BEGIN

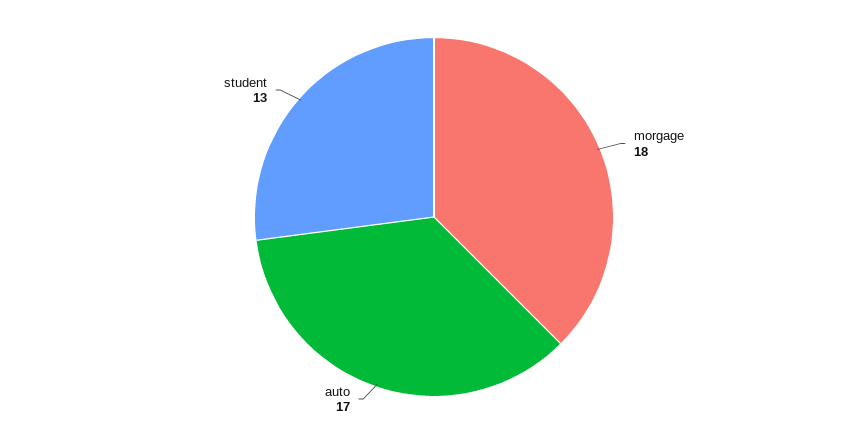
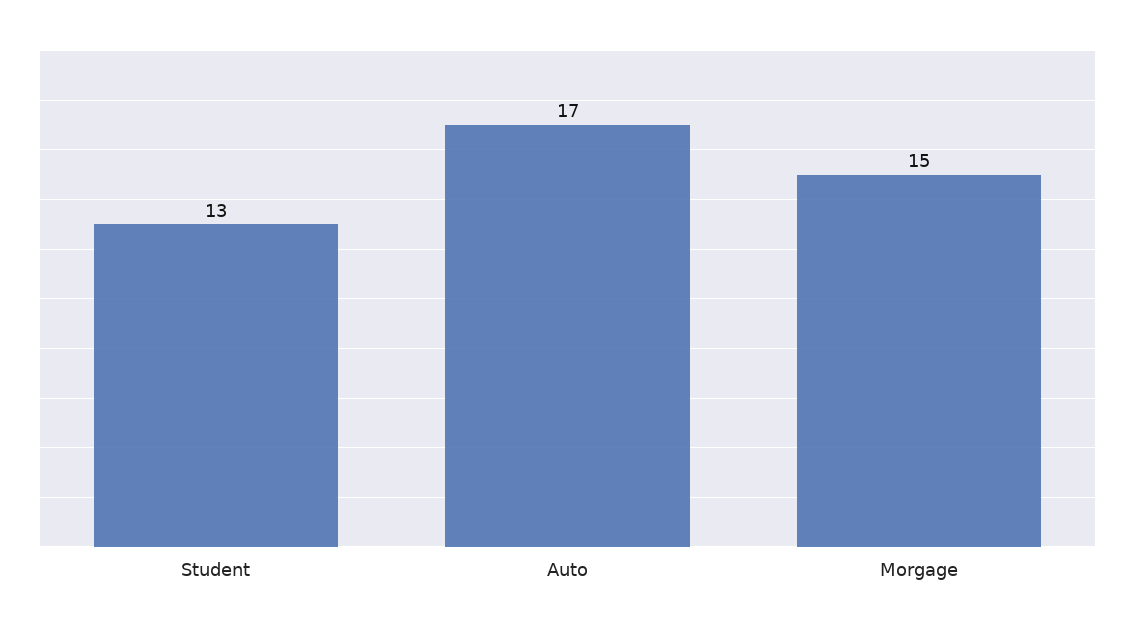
morgage: 18 -> 15

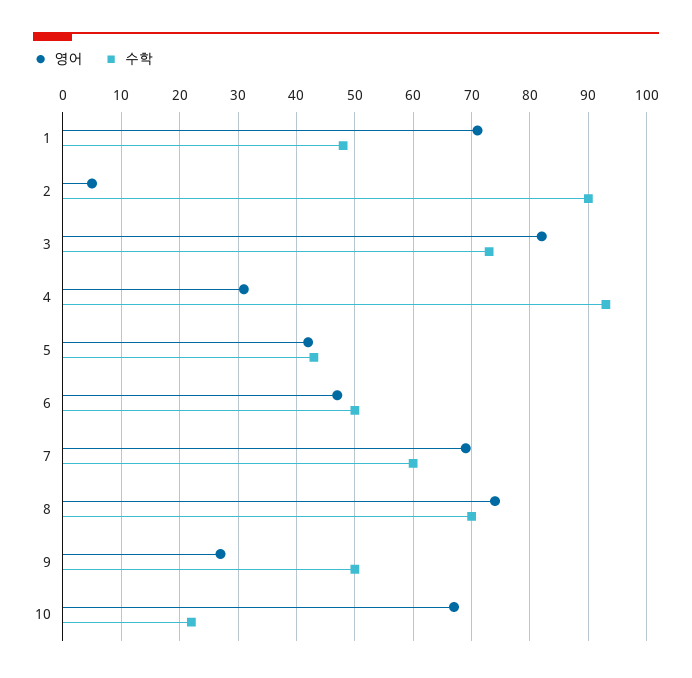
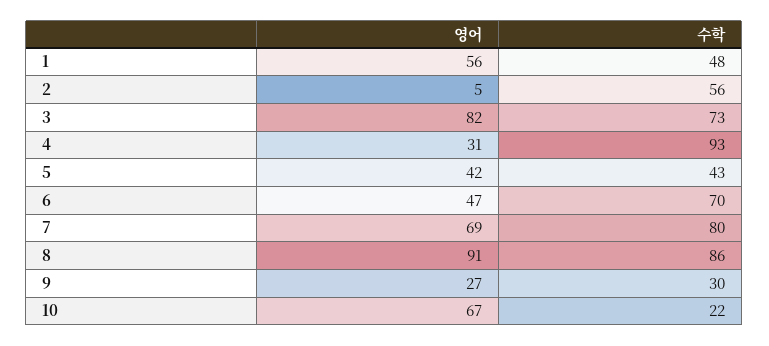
영어, 1: 70 -> 56
수학, 2: 90 -> 56
수학, 6: 50 -> 70
수학, 7: 60 -> 80
영어, 8: 75 -> 91
수학, 8: 70 -> 86
수학, 9: 50 -> 30

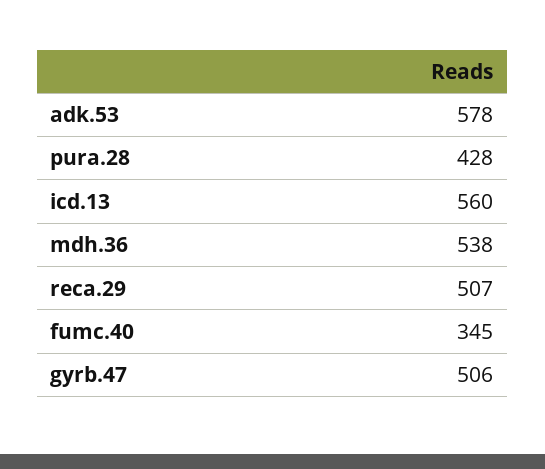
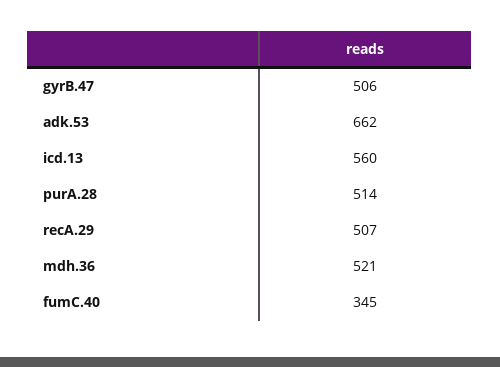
adk.53: 578 -> 662
pura.28: 428 -> 514
mdh.36: 538 -> 521

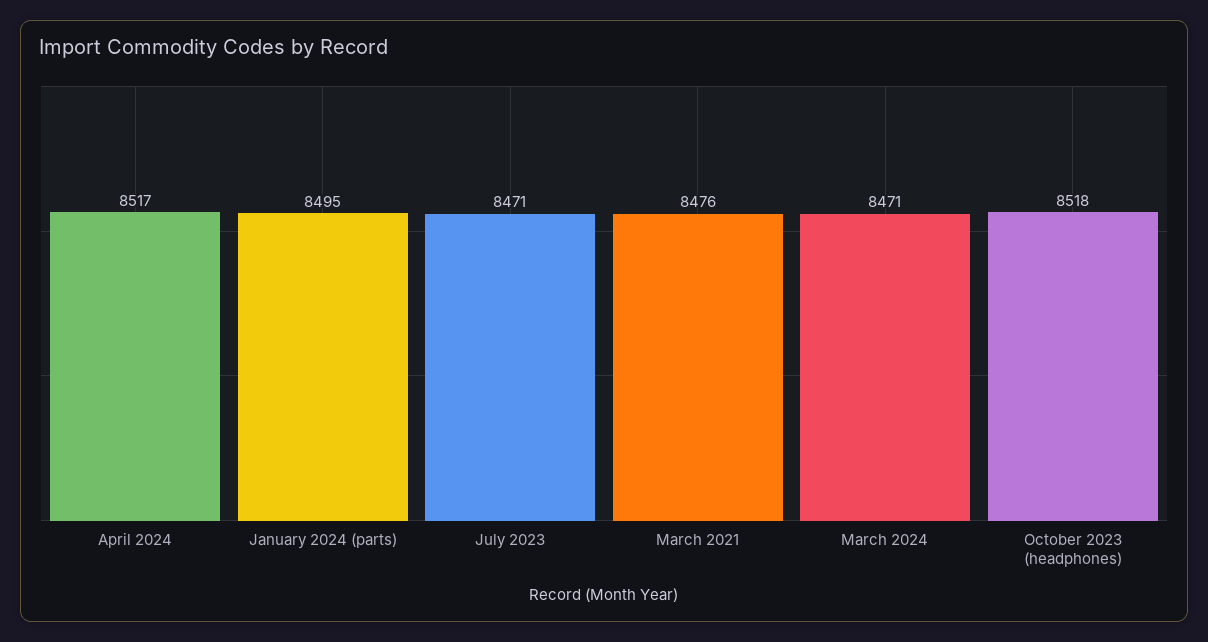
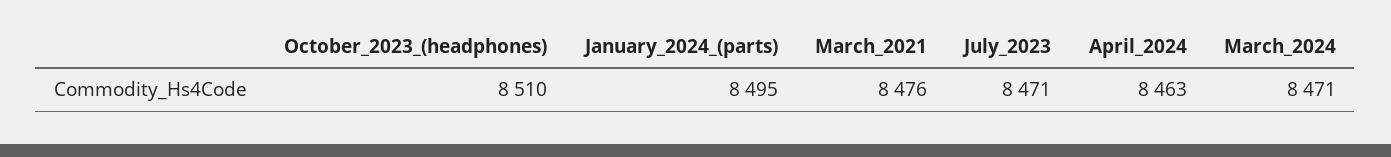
April 2024: 8517 -> 8463
October 2023 (headphones): 8518 -> 8510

END

## PROBLEM DETAILS
What you return must match the records exactly, apart from the images, which are omitted.

## ANSWER BELOW
morgage: 18 -> 15

영어, 1: 70 -> 56
수학, 2: 90 -> 56
수학, 6: 50 -> 70
수학, 7: 60 -> 80
영어, 8: 75 -> 91
수학, 8: 70 -> 86
수학, 9: 50 -> 30

adk.53: 578 -> 662
pura.28: 428 -> 514
mdh.36: 538 -> 521

April 2024: 8517 -> 8463
October 2023 (headphones): 8518 -> 8510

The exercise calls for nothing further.